WEEKLY TOUR REPORT米ツアー・トピックス 松山英樹(25歳)と谷原秀人(38歳)が、欧州ツアーのロレックスシリーズのひとつ、ドバイ・デューティーフリー・アイルランドオープン(7月6日~9日/ポートスチュワートGC/北アイ…

WEEKLY TOUR REPORT
米ツアー・トピックス

 松山英樹(25歳)と谷原秀人(38歳)が、欧州ツアーのロレックスシリーズのひとつ、ドバイ・デューティーフリー・アイルランドオープン(7月6日~9日/ポートスチュワートGC/北アイルランド)に臨んでいる。



松山英樹が欧州ツアーのアイルランドオープンに出場

 昨年から、ロリー・マキロイ(28歳/北アイルランド)が大会ホストを務め、『ロリー・ファウンデーション』が大会を運営。故郷で行なわれるトーナメントとあって、マキロイは大会連覇に意欲を見せている。

 ところで、日本ではまだ馴染みが薄い、ロレックスシリーズとはどんなものなのか。

 それは、欧州ツアーの中で今季から”高額賞金大会”と位置づけられた全8試合のことで、それらの試合の賞金総額は700万ドル(約7億7000万円)以上と欧州ツアーでは破格だ。

 同シリーズは、5月のBMW・PGA選手権(ウェントワースGC/イングランド)から始まり、6月末のHNAフランスオープン(ル・ゴルフナショナル/フランス)、そして今回のアイルランドオープン、以降、アバディーンアセットマネジメント・スコットランドオープン(7月13日~16日/スコットランド)、イタリア・オープン(10月12日~15日/イタリア)と続いて、11月のファイナル3戦、トルコ航空オープン(11月2日~5日/レグナムチャルヤ・リゾート/トルコ)、ネドバンクゴルフチャレンジ(11月9日~12日/ゲーリー・プレーヤーGC/南アフリカ)、最終戦のDPワールドツアー選手権(11月16日~19日/ジュメイラGE/UAE)までとなる。

 2015年に欧州ツアーの最高責任者に就任したキース・ペリー会長が推し進める欧州ツアー改革の一環でもある同シリーズは、長年欧州ツアーをサポートしている『ロレックス』の賛同を得て誕生した。

 その背景にあるのは、ここ数年のアメリカPGAツアーにおける賞金の高騰だ。特にフェデックスカップが始まってからは、PGAツアーでは毎年ビッグマネーを手にすることができるようになった。

 例えば、昨年のPGAツアーで総合優勝を果たしたマキロイは、それだけで1000万ドル(約11億円)のボーナスを得た。一方で、欧州ツアーで総合優勝を飾ったヘンリク・ステンソン(41歳/スウェーデン)が手にしたボーナスは125万ドル(約1億3750万円)。その差はかなり大きい。

 そうした状況から、今や欧州をはじめ、世界中のトッププレーヤーが皆、アメリカPGAツアーへと主戦場を移しつつある。

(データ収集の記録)

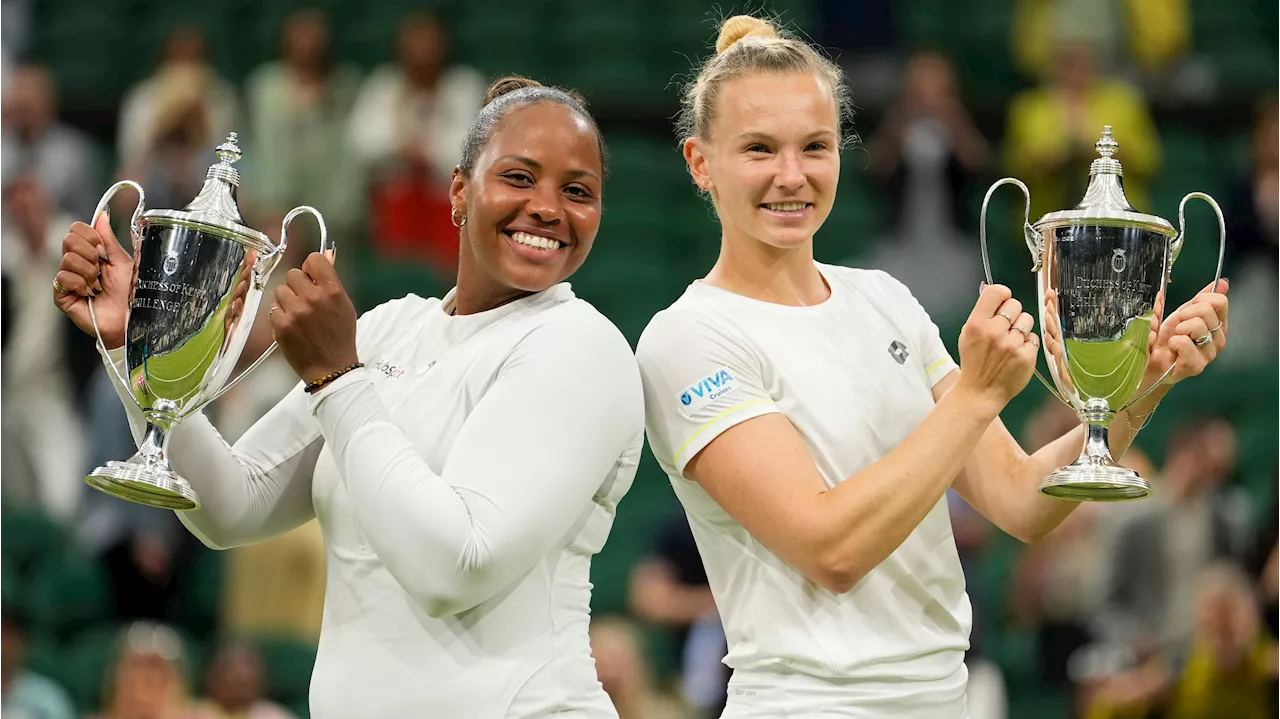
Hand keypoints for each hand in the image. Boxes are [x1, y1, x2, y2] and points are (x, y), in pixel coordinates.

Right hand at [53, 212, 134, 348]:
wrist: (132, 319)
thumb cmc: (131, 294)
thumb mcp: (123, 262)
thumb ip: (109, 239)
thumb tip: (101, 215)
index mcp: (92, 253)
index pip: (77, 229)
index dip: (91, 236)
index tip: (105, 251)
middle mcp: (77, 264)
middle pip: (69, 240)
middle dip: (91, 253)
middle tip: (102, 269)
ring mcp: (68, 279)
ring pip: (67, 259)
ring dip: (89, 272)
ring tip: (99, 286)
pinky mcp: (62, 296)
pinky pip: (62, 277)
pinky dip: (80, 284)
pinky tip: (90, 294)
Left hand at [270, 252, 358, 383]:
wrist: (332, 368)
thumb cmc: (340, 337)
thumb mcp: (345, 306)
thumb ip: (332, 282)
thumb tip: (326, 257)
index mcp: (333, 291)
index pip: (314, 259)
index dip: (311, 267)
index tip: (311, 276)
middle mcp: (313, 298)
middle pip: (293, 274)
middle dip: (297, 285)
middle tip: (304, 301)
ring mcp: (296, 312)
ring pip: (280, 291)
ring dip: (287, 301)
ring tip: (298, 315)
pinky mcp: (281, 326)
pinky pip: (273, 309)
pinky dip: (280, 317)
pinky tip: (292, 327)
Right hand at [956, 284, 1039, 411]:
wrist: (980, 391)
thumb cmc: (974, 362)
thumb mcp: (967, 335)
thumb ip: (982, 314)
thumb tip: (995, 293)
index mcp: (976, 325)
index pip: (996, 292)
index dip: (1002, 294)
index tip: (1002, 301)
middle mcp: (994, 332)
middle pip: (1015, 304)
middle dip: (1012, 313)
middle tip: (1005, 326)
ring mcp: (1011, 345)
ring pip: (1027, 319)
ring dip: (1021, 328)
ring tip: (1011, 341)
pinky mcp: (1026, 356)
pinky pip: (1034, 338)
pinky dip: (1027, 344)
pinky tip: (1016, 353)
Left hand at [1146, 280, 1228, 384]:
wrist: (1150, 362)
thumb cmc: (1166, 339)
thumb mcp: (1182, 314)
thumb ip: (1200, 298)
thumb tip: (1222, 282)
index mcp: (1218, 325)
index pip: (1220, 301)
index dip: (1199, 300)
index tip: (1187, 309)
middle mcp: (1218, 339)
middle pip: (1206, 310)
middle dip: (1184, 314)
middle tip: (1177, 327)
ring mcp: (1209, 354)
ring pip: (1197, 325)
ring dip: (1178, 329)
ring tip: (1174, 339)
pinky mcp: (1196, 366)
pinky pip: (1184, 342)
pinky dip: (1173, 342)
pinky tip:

#### 問題と課題
[a] 欧州ツアーの記事によると、ロレックスシリーズが誕生した背景には何があるか。1〜3文で説明せよ。
[b] 欧州ツアーの記事のうち、「松山英樹が欧州ツアーのアイルランドオープンに出場」から「以上と欧州ツアーでは破格だ。」までを、両端を含めてそのまま書き写してください。
[c] 欧州ツアーの記事で、昨年の欧州ツアーで総合優勝したヘンリク・ステンソンが手にしたボーナスはいくらか。

#### 課題の解答
[a] ここ数年のアメリカPGAツアーにおける賞金の高騰である。特にフェデックスカップが始まってからは、PGAツアーで毎年ビッグマネーを手にできるようになった。そのため、欧州をはじめ世界中のトッププレーヤーがPGAツアーへと主戦場を移しつつある。

[b]
松山英樹が欧州ツアーのアイルランドオープンに出場

 昨年から、ロリー・マキロイ(28歳/北アイルランド)が大会ホストを務め、『ロリー・ファウンデーション』が大会を運営。故郷で行なわれるトーナメントとあって、マキロイは大会連覇に意欲を見せている。

 ところで、日本ではまだ馴染みが薄い、ロレックスシリーズとはどんなものなのか。

 それは、欧州ツアーの中で今季から”高額賞金大会”と位置づけられた全8試合のことで、それらの試合の賞金総額は700万ドル(約7億7000万円)以上と欧州ツアーでは破格だ。

[c] 125万ドル(約1億3750万円)。